Verdict: The reflected light can be seen, but you have to look (left side, just past the signal), but not conspicuous more than a foot from the audience. I will move this to a more visible location and glue it in place so it doesn't get vacuumed away. And I will build future switch stands like this batch, with a spike for a lamp.
BlairM Posted - 05/13/2018 : 5:30:07 PM
quote:
Originally posted by jbvb






This trackwork is really a nice junction, I like the look of the stained ties and dark ballast, it really does have the new england look. This particular photo really gets me witht the process and I am impressed how you move boldy forward through and beyond the turnout with the rail and then fill in the rest later; I know this is a traditional method, but it is still something to actually see it in progress.
This is really ancient stuff, goes back to the beginings of the hobby when you had to know how to do all of the handlaying if you wanted to be a modeler.
I really like seeing how the ties precede the rails just as in old prototype. The warm color of the stained wood really sparks a feeling for me that is a mix of pure nostalgia from prototypes, old-fashioned modeling and memories of some of my early wood modeling in scale.

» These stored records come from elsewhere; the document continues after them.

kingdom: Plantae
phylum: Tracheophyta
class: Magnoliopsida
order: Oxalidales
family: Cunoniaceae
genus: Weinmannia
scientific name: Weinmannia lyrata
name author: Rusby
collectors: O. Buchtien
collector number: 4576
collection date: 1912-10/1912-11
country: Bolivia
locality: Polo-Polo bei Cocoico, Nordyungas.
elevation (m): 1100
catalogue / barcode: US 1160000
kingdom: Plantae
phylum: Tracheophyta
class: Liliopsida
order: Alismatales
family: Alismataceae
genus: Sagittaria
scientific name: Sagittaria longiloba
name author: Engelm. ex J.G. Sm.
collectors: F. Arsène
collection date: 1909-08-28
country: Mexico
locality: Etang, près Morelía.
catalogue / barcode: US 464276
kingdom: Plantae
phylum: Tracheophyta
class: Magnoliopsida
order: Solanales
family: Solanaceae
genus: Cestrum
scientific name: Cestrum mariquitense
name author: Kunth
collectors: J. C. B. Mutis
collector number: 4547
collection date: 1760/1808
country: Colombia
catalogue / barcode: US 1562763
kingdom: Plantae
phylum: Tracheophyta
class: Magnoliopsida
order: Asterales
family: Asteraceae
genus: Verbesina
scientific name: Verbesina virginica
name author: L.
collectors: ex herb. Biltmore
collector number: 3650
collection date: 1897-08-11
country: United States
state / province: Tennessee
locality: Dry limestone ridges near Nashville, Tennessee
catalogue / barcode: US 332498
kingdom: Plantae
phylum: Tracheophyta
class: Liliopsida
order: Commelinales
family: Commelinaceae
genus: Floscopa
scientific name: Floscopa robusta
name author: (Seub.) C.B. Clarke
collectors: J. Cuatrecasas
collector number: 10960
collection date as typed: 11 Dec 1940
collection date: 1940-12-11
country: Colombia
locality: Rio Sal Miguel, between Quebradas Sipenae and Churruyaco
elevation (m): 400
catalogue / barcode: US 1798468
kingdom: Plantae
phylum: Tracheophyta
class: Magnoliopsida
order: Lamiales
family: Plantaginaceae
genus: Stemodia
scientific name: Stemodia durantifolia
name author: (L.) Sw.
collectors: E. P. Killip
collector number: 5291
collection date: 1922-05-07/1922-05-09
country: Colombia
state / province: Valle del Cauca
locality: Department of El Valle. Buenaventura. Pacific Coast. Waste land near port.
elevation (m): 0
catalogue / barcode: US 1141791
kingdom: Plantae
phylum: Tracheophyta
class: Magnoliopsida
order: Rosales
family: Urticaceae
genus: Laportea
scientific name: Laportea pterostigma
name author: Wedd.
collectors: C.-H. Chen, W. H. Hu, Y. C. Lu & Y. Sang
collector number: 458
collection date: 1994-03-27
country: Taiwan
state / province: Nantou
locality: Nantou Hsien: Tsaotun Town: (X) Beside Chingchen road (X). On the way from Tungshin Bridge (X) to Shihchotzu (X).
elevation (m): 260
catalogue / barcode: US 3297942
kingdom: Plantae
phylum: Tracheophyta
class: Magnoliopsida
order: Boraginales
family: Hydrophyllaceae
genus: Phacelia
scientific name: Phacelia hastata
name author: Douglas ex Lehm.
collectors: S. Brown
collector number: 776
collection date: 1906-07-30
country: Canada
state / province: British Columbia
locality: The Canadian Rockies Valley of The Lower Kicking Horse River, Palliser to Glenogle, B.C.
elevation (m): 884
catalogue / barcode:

I love your photo of the turnout in the woods, that is the sort of railfanning I did as a kid, I grew up in Northeast PA where a lot of the duplicate routes were abandoned and you had to use imaginiation to see the railroad back in time past the trees.

Nice work.
Blair
jbvb Posted - 05/12/2018 : 10:40:41 PM
Bump: Searching for details of how I'd built something, found some typos. Progress continues on 5 Strong St., more pictures Sunday.
jbvb Posted - 05/01/2018 : 12:26:32 PM
It appears that capacitor purchasers tightened up their specs and improved their testing in the fallout. At any rate, I had a 10,000 uFd cap, bought for this purpose, and I just piggybacked it onto the non-component side of the PDC-1. That gave considerably more oomph, but not enough to make all buttons '1-push' reliable. Next time I feel like crawling under the layout, I'll look closely at the mechanisms. It probably doesn't help that Draw's west throat uses three kinds of twin-coil switch machines.
deemery Posted - 04/26/2018 : 3:50:12 PM
I had a computer that suffered from unreliable capacitors. (either HP or Dell. After that, I decided cheap Windows boxes weren't worth the hassle :-)

dave
jbvb Posted - 04/26/2018 : 3:30:47 PM
After a busy couple of weeks catching up and turning the debris from March storms into next winter's firewood, I had some time for the RR last night. Those of you who've operated here know the Draw staging's diode matrix didn't always throw turnouts completely on the first button press. I went after that.

The first problem was some 'tinned' bus wire I'd used, resulting in many cold solder joints:



Using magnification as I tried to re-do the bad ones, I realized the tinning was solder with a higher than normal melting point. But the diodes survived re-soldering with my 100W gun on the three old wires that remain on this side.



I replaced all four 'tinned' wires that had been on the diode side.

It works much better, but still takes multiple pushes for some turnouts. Next I'll look at my Miniatronics PDC-1 capacitive discharge unit - its 10,000 mFd capacitor should be plenty, but it could have been on the hobby shop's shelf long enough to date back to Nichicon's 2001-04 era of unreliable capacitors.
Tyson Rayles Posted - 03/21/2018 : 08:29:52 AM
[












jbvb Posted - 03/20/2018 : 11:13:37 PM
Thanks, Lynn, Pete and Dave. I'm away in a much warmer clime with meter-gauge RRs; Eastern Route work is unlikely to resume till after Tax Day.
Grubes Posted - 03/18/2018 : 09:26:43 AM
Nice touch James, little details add a lot of personality to a build.

Dave
Orionvp17 Posted - 03/16/2018 : 12:05:28 PM
Looks good, James. Keep going!

Pete
in Michigan
LynnB Posted - 03/16/2018 : 11:44:19 AM
Coming along nicely, I still have more catching up to do.